Year Awarded: 2016
College of Engineering & Computer Science
Civil, Environmental, & Construction Engineering
Since the Industrial Revolution U.S. universities have been producing assembly-line engineers, technically astute but weak in management skills. Traditionally, engineers have not been good managers and business owners. Then, in the late 1970s, academic decision makers decided that engineering schools should progress toward profit-centered business models. Recent state legislations favored the 4-year (instead of 5) baccalaureate engineering degree model, which effectively reduced the required number of degree credits. Together, these changes have led to greater emphasis on the development of graduate programs for the sake of revenues, diminished undergraduate education quality, and loss of competitiveness with regard to science, technology, and engineering advances. University curriculum committees, forced with hard realities, have cut non-technical content in favor of the more technical material. However, industry highly regards engineers with strong communication (oral and written) and economic skills; they make better managers and leaders. Today, with globalization, the advent of mega- and multi-national engineering ventures, and failing infrastructure, we need more translational engineers and better leaders. We need engineers with the ability to convey technical information across disciplines and to laypeople, at the forefront of innovation, infrastructure policy, and decision making.
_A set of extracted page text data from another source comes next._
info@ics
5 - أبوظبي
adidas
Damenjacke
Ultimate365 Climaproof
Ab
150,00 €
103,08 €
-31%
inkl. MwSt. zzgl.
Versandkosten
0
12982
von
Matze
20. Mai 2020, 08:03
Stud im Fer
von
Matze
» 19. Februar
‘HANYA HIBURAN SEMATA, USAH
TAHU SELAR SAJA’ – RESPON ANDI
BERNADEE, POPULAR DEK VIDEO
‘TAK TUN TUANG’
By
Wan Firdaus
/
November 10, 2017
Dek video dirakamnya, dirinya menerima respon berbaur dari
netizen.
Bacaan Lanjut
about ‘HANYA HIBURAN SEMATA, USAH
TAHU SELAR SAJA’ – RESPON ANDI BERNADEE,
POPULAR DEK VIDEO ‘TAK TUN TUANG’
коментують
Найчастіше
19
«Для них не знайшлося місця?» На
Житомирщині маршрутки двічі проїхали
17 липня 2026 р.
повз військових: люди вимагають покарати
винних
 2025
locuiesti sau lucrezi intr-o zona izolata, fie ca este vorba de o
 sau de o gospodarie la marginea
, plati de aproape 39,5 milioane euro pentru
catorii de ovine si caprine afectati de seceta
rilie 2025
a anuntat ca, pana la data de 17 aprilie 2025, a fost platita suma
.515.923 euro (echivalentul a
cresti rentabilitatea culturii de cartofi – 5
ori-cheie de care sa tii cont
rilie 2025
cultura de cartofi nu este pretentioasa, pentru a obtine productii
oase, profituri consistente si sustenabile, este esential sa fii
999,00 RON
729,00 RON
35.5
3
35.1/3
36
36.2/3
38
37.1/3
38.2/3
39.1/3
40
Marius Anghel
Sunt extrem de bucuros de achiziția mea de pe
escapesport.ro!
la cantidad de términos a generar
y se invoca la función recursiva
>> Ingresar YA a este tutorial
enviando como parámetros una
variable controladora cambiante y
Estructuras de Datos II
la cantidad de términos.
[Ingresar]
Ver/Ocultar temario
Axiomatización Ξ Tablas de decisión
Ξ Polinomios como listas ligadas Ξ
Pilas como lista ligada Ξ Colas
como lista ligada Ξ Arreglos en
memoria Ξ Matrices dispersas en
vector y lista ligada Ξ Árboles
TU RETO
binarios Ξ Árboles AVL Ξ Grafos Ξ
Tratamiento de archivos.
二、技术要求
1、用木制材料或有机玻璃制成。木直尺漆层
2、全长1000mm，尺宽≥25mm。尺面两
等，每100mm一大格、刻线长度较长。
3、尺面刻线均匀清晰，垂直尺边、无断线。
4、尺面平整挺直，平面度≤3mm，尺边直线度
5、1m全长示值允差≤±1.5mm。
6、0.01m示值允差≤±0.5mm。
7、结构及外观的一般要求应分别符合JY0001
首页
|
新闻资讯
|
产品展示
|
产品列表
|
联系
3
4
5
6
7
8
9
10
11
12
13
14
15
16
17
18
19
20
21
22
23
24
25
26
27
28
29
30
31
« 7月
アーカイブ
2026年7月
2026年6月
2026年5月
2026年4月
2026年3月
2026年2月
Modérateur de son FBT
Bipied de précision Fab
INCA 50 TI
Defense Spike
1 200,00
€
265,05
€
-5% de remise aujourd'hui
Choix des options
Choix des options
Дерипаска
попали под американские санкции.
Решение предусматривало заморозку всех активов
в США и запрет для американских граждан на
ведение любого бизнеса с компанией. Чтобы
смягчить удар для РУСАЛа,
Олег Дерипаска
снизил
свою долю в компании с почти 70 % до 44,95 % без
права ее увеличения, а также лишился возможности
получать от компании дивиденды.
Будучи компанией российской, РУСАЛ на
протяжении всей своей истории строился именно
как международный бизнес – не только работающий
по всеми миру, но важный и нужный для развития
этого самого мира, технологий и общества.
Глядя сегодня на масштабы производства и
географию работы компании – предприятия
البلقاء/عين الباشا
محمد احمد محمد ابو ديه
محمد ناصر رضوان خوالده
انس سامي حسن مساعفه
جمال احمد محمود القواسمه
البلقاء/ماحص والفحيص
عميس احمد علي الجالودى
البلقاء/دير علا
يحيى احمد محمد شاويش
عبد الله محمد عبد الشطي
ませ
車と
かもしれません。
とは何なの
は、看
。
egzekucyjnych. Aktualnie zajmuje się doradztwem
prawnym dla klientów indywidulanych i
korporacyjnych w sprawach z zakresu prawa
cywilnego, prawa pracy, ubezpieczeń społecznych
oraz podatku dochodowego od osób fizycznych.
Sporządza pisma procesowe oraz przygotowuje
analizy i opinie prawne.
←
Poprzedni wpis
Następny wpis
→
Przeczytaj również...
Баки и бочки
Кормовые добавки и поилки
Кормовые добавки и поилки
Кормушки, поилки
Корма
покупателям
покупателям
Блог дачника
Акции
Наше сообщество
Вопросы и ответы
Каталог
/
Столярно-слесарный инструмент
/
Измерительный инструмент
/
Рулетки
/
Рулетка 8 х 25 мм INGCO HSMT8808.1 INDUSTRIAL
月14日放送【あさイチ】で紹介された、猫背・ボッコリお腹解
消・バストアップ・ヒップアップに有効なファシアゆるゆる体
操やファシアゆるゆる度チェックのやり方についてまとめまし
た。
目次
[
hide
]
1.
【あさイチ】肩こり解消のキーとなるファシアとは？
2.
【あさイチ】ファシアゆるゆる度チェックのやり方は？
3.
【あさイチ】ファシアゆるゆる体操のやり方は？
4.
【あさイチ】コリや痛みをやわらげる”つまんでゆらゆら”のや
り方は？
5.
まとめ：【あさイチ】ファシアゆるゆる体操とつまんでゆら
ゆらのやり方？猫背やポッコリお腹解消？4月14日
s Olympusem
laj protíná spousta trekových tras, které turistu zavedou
My teaching focus is undergraduate education. Philosophically, I aspire to prepare students for the real world with an equal emphasis on technical and non-technical knowledge of engineering.
The two most important aspects of delivery in the classroom are enthusiasm and articulation. The ability to convey information effectively, with passion, sets the tone for a vibrant and engaging learning environment. My teaching style embodies energetic interactive lectures/discussions, with related assignments integrated with industry experience and/or contemporary issues. I emphasize the importance of critical thinking in problem solving and introduce sustainable engineering practices at every opportunity.
For example, consider the aspect of critical thinking. Generally, engineers are wired for applied learning. We apply what it is we learn, again and again, to become proficient at it. Further, while solving an engineering problem for a specified set of conditions has some appeal, its value is greatly enhanced when the student reworks the problem for various conditions or different applications, what I call 'scenario-based problem solving.' By challenging students with conventional and multi-disciplinary scenario-based problems, conceptual understanding is enhanced, and students become more adept at engineering solutions and better able to translate the information to non-engineers (e.g., clients).
As a second example, consider sustainable engineering practice (or SEP) for the construction industry. Integral to the civil engineer's code of ethics, SEP implies consideration for life-cycle economics and awareness of environmental liability for a world with growing demands for limited resources. Thus, it is imperative we teach waste management and recycling capacity when we make decisions with regards to civil engineering design and use of materials. Life-cycle cost analysis (LCCA), repurpose design, and waste recycling are examples of contemporary concepts I expose our students to whenever possible.